The City of Vienna is the capital of Austria and one of the nine federal states of the republic in the heart of the Alpine region. The urban space covers an area of 414.87 km². With about two million inhabitants, it is also the largest and most populous city in the country. Although Vienna is one of the big captial cities in Europe, about half of Vienna's area is green space (forest and meadow landscapes, park and field landscapes). As a result, two-thirds of the Viennese people have to walk less than 250 meters to get to the nearest green space. In addition, larger parts of the city are also used for agriculture, e.g. for vineyards.
Vienna extends from an altitude of 151m above sea level up to 542m. In the northwest, west and southwest of Vienna, the Wienerwald, a big forest area extends into the city space. The river Danube flows through Vienna and provides fresh air, as well as numerous small rivers from the Wienerwald, which also find their way into the city of Vienna. The mountains to the west are continued by glacial terraces to the south. The east of the city is dominated by agricultural land. In the southeast the green space of the “Lobau” is located and forms Vienna's share of the Donau-Auen National Park.

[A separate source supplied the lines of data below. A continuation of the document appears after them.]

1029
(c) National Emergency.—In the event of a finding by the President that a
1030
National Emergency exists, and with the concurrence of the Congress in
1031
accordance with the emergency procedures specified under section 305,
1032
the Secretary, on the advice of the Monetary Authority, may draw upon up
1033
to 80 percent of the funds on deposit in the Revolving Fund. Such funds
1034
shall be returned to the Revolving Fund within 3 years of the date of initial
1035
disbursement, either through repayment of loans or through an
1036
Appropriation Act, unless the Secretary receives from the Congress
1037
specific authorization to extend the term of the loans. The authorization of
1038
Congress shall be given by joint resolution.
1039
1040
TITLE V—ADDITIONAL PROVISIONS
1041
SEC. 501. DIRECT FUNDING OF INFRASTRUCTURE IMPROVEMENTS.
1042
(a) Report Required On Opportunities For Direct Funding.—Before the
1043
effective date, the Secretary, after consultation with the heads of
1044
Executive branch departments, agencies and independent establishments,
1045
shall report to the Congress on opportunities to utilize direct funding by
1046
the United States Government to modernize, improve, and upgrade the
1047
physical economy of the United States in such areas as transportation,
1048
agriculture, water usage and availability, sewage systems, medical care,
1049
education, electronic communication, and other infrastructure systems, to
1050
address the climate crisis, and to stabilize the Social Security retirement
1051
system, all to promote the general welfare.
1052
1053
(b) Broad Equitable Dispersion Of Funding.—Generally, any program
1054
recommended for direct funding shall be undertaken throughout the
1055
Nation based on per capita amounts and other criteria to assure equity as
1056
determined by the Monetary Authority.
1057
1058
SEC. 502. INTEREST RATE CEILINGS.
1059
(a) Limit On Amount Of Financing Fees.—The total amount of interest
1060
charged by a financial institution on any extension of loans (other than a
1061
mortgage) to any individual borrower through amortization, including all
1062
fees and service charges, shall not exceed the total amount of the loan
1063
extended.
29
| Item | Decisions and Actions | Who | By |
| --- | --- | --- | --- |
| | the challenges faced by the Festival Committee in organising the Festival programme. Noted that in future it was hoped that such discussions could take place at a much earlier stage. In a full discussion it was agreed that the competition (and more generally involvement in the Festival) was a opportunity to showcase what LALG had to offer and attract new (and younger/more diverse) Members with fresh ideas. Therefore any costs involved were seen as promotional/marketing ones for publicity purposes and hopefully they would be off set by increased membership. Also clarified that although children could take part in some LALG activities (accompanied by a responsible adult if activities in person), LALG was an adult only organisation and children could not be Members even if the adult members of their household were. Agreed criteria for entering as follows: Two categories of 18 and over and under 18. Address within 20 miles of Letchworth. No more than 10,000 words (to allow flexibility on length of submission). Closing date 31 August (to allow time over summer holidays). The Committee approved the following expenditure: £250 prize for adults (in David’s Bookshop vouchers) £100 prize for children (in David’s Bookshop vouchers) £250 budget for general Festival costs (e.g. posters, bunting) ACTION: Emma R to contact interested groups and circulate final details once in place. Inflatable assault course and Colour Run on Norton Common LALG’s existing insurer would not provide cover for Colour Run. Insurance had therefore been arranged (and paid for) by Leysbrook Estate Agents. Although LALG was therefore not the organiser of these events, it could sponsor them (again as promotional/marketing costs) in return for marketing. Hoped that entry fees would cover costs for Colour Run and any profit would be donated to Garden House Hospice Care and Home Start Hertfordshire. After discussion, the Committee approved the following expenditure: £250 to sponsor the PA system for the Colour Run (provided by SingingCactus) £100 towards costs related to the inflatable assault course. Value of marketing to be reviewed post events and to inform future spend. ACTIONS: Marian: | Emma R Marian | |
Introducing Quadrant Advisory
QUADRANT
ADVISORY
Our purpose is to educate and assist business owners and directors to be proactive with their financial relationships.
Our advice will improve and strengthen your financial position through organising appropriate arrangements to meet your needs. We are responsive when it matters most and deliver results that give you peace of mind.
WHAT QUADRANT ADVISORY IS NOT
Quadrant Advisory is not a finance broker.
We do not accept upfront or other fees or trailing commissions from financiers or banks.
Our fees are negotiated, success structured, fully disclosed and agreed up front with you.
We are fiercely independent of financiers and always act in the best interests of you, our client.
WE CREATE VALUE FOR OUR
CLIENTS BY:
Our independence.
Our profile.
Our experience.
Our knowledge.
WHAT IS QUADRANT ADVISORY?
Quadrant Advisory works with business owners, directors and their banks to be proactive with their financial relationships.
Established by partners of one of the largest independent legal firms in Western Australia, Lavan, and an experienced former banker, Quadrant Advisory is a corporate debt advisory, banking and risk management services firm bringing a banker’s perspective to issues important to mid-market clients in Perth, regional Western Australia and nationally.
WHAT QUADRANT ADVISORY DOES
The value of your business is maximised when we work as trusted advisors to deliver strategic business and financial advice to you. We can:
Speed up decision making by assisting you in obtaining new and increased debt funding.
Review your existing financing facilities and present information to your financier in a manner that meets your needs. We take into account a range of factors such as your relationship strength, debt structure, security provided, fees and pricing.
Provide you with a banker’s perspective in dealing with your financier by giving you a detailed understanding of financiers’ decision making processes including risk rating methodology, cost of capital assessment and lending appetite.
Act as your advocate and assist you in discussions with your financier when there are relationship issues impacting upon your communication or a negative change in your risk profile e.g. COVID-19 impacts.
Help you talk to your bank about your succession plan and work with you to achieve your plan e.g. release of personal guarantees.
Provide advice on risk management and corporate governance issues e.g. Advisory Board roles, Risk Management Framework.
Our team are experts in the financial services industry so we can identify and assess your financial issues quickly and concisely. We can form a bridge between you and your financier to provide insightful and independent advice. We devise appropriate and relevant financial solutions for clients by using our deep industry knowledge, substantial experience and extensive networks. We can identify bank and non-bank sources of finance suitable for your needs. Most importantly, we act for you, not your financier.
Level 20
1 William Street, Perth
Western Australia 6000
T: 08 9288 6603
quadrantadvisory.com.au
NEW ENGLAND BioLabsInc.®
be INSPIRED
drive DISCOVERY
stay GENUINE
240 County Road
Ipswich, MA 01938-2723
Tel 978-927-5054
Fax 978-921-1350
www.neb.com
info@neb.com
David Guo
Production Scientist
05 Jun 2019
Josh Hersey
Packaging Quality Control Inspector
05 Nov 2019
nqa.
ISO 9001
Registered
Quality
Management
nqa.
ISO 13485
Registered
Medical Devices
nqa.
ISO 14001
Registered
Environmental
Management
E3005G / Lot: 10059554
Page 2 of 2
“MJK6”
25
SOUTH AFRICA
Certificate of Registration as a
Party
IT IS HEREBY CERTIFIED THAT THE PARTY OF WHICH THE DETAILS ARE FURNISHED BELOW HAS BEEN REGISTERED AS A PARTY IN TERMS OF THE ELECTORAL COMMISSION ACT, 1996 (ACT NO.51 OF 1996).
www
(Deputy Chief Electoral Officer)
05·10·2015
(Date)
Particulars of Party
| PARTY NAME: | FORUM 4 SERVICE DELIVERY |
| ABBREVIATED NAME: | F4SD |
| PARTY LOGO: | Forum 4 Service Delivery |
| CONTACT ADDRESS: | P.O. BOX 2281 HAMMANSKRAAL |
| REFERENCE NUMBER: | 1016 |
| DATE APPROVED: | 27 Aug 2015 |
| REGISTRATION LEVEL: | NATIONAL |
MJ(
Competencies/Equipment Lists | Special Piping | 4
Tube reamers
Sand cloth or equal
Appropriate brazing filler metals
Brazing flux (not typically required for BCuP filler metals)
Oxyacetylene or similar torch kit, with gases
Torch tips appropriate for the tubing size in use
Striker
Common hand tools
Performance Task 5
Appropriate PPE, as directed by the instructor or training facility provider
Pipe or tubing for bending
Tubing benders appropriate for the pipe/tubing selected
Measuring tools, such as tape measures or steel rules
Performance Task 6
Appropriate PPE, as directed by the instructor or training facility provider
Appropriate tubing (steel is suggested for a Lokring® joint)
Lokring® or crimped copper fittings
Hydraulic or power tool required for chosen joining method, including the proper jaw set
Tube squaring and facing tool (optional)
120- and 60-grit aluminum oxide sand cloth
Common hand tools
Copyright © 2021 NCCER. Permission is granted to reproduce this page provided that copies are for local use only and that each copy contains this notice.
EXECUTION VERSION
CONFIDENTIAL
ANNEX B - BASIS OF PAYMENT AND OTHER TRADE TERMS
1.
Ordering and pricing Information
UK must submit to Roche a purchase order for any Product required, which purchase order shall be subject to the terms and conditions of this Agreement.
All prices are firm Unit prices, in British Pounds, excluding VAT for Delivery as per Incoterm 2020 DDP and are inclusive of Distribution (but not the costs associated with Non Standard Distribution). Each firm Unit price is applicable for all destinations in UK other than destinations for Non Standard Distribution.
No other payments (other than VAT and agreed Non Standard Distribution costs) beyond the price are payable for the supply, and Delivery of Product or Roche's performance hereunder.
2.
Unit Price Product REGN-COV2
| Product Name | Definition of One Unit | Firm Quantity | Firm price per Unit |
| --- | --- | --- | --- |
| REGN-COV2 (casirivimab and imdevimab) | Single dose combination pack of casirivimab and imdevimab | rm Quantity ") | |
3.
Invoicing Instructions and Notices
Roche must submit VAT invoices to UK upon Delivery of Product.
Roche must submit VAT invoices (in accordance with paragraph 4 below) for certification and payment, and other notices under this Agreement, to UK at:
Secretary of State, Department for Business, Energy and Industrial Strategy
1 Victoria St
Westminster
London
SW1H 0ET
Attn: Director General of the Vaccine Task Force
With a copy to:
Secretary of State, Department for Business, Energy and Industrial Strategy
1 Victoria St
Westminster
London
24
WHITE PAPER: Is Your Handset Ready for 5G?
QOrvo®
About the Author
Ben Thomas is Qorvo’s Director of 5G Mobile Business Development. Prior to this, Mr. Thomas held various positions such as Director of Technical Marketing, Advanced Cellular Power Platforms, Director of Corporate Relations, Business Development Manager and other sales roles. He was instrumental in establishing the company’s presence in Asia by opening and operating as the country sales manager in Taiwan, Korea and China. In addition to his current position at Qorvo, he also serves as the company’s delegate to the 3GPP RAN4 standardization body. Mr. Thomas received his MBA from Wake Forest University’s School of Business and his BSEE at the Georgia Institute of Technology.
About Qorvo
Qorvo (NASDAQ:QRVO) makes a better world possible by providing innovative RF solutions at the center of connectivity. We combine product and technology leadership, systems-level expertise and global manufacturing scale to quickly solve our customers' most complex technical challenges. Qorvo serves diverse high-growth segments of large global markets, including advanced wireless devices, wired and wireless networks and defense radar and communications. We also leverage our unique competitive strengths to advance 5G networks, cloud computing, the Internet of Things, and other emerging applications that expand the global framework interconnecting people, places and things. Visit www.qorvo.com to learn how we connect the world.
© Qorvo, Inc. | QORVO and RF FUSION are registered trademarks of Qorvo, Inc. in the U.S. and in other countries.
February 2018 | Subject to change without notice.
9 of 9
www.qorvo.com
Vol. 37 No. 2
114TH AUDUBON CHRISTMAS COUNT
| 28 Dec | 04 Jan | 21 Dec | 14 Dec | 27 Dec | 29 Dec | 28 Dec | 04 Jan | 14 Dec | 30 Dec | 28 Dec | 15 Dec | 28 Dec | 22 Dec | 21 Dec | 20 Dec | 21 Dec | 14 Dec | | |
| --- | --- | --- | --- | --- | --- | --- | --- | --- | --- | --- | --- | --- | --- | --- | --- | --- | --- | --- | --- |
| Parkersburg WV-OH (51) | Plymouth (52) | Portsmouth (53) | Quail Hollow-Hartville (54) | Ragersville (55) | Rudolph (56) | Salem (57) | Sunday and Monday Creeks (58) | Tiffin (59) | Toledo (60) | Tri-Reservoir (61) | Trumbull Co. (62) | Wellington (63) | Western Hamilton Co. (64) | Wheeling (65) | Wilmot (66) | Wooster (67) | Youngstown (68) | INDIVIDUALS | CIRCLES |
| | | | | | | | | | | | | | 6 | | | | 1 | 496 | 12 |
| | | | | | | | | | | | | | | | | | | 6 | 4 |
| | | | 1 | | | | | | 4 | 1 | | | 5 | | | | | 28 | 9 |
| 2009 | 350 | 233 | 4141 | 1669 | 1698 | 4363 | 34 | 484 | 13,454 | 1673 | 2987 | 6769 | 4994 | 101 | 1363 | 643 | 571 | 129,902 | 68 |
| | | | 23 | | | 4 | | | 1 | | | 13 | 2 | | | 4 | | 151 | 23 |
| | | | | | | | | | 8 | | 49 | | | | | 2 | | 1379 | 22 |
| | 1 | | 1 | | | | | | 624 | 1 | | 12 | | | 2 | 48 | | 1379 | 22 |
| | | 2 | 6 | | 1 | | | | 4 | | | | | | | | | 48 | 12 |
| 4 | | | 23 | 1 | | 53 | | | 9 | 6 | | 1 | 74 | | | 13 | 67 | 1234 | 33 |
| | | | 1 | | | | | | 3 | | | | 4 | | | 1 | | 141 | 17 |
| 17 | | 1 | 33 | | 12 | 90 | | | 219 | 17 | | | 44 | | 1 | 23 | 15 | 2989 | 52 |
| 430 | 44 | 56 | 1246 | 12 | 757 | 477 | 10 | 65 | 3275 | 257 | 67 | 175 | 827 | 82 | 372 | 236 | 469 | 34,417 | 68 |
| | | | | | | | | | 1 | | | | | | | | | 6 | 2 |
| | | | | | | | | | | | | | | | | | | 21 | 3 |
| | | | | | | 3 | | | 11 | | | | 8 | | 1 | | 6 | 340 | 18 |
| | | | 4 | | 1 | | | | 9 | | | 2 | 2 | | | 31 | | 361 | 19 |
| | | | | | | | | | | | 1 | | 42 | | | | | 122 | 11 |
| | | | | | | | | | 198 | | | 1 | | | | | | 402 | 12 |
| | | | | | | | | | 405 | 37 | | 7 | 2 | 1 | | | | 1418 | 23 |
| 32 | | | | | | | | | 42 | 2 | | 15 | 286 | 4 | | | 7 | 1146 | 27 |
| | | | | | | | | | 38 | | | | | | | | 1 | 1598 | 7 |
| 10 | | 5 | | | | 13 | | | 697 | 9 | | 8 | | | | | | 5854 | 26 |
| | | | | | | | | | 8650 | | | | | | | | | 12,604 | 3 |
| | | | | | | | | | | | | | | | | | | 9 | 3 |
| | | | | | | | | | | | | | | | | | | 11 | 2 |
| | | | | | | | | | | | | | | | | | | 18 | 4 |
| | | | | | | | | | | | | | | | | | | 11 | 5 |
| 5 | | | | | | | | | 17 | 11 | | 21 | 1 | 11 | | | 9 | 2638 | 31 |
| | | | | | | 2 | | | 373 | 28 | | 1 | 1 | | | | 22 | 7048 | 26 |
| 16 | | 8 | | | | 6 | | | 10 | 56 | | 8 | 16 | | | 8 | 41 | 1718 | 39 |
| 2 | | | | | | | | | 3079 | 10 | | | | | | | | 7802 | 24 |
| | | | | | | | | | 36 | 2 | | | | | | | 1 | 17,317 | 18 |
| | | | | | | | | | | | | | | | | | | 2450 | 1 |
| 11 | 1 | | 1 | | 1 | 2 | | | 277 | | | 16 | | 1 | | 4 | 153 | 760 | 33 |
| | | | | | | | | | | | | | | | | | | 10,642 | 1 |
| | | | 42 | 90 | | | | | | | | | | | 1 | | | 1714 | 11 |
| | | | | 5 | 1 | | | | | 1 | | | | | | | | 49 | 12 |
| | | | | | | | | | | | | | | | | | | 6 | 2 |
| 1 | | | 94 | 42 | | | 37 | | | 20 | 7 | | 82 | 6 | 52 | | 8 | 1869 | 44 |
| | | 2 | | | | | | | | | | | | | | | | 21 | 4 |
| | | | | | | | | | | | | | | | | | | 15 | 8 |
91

The Viennese climate forms a transitional climate with oceanic influences from the west and continental influences from the east. This is noticeable in the yearly comparison by mostly strongly fluctuating measurement results. Generally Vienna usually experiences lower precipitation amounts and longer dry periods. Winters here are rather mild compared to other parts of Austria. The 30-year average air temperature is 11.4 degrees Celsius in the city center and 10.2 degrees Celsius in the outer districts. The average amount of precipitation is around 600 millimeters, with an average of 741.5 millimeters measured in the west of the city and only 514.5 millimeters in the east. There are 60 summer days and about 70 frost days.
A border runs through Vienna between two floral regions, both of which belong to the Holarctic floral kingdom: the Central European Floral Region and the Pannonian Floral Province. In addition, a sub-Mediterranean influence can be detected in Vienna. For this reason, many species that are unique in Austria grow in Vienna and are accordingly worthy of protection. Nature’s protection in Vienna is regulated by various legal norms, such as the Vienna Nature Conservation Law, the Vienna National Park Law and the Vienna Nature Conservation Ordinance. The following protection levels exist: European protected area (Natura 2000), national park, nature reserve, protected landscape area, protected landscape part, ecological development area, natural monument, protected biotope, biosphere park and Ramsar site.
The largest and most important protected areas are the Danube Floodplains National Park and the Wienerwald Biosphere Reserve, which protect the east and west of the city, as well as the Bisamberg and the "Alte Schanzen". In addition, there are a larger number of smaller protected areas and objects.
How to participate
The BioBlitz will take place in the Vienna province from May 20-22, 2022. Participants in the BioBlitz are encouraged to take photos and record observations of alien species using the app "iNaturalist" to help collect data for the region. The observations of participants will assist us in identifying and documenting alien and invasive alien species (IAS) early on, allowing us to initiate appropriate management. To record their observations, participants will need a smartphone or tablet. How can you participate in the BioBlitz 2022 in Vienna (Austria)?
1. Download the iNaturalist app (for android or ios) to your smartphone or tablet or you could access the web iNaturalist through your computer and create an account.
2. You can join the BioBlitz Wien 2022 project in iNaturalist (BioBlitz Wien 2022 · iNaturalist) to keep track of the observations made by you and other volunteers involved.
3. During the weekend from May 20th to 22th, record all your observations using the inaturalist app though photographs of the invasive species in the Vienna that you detect.